DESCRIPTION OF THE TASK => Rewrite the rows starting at the line that contains "family: Fabaceae" and ending at the line that contains "genus: Galium", changing "locality" to "place" and leaving everything else the same.

TASK INPUT =>
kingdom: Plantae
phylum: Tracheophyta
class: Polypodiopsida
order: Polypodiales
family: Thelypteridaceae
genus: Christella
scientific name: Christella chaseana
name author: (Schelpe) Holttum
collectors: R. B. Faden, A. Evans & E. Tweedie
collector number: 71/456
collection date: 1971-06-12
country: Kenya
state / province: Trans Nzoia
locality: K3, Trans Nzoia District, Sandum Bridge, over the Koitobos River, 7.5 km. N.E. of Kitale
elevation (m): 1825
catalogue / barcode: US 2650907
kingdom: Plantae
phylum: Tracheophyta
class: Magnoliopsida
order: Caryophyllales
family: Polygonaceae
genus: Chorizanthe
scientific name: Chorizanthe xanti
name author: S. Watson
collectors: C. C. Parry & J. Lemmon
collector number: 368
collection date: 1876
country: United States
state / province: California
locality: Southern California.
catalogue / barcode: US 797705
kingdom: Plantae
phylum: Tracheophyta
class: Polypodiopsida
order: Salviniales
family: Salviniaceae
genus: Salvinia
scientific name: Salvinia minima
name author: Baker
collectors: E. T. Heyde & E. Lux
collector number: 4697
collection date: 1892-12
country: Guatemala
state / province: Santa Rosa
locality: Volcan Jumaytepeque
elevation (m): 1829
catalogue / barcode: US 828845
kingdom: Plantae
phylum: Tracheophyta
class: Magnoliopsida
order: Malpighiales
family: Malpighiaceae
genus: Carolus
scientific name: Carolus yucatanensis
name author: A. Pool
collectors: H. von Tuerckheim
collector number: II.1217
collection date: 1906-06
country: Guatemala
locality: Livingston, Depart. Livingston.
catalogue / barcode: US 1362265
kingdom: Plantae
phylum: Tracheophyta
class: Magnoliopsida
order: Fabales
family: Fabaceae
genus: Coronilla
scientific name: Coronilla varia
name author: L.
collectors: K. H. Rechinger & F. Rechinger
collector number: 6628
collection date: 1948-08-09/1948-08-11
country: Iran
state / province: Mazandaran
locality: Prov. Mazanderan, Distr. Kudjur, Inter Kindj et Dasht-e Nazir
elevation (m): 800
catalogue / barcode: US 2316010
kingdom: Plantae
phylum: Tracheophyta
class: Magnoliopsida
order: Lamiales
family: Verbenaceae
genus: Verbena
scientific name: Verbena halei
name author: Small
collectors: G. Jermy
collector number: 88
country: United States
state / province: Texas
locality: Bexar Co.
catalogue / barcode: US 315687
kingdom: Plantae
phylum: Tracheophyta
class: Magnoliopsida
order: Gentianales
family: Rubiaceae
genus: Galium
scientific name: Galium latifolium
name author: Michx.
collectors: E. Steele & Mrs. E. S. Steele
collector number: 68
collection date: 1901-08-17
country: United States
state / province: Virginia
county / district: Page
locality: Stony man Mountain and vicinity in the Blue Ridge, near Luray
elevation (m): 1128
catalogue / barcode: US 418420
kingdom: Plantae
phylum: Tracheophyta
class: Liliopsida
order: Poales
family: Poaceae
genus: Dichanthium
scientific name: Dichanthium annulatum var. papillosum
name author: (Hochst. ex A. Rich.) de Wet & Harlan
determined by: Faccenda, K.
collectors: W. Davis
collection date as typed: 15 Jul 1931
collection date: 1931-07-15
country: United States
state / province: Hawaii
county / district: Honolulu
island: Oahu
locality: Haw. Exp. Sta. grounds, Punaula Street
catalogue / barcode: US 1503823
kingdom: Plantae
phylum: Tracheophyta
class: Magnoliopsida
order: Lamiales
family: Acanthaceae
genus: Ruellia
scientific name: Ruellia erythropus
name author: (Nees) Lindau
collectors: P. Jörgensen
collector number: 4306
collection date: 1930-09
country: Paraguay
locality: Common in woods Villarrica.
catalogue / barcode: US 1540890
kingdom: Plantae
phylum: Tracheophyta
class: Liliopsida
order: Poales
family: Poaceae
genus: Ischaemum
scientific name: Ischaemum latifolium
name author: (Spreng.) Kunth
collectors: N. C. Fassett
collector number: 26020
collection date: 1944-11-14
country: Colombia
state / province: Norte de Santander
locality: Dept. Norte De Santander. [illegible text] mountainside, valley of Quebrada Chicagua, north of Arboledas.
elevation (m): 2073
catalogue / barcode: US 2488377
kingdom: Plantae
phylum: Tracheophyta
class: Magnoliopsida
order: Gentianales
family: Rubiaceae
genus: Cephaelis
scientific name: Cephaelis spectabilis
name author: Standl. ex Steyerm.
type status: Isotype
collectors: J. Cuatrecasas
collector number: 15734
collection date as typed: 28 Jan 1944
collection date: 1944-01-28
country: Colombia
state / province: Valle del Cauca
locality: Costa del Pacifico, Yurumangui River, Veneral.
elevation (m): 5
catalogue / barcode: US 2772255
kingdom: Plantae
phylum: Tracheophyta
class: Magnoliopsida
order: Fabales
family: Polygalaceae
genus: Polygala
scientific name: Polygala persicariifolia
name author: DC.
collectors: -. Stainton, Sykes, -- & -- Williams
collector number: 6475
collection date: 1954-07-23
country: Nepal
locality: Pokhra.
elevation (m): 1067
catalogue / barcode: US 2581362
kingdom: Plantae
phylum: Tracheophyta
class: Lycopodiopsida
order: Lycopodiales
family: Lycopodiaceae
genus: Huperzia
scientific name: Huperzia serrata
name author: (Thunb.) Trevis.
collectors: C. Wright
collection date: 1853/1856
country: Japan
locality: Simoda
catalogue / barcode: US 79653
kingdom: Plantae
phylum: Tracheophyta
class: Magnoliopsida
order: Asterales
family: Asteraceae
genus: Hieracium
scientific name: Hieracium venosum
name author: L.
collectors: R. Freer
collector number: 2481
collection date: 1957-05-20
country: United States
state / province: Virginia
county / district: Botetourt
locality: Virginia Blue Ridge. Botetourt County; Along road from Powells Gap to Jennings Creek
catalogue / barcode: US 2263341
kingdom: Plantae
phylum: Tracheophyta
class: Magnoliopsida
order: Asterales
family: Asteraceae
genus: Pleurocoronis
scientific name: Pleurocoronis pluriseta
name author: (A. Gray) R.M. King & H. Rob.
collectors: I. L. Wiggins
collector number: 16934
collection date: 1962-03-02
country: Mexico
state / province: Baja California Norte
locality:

FULL SOLUTION =>
family: Fabaceae
genus: Coronilla
scientific name: Coronilla varia
name author: L.
collectors: K. H. Rechinger & F. Rechinger
collector number: 6628
collection date: 1948-08-09/1948-08-11
country: Iran
state / province: Mazandaran
place: Prov. Mazanderan, Distr. Kudjur, Inter Kindj et Dasht-e Nazir
elevation (m): 800
catalogue / barcode: US 2316010
kingdom: Plantae
phylum: Tracheophyta
class: Magnoliopsida
order: Lamiales
family: Verbenaceae
genus: Verbena
scientific name: Verbena halei
name author: Small
collectors: G. Jermy
collector number: 88
country: United States
state / province: Texas
place: Bexar Co.
catalogue / barcode: US 315687
kingdom: Plantae
phylum: Tracheophyta
class: Magnoliopsida
order: Gentianales
family: Rubiaceae
genus: Galium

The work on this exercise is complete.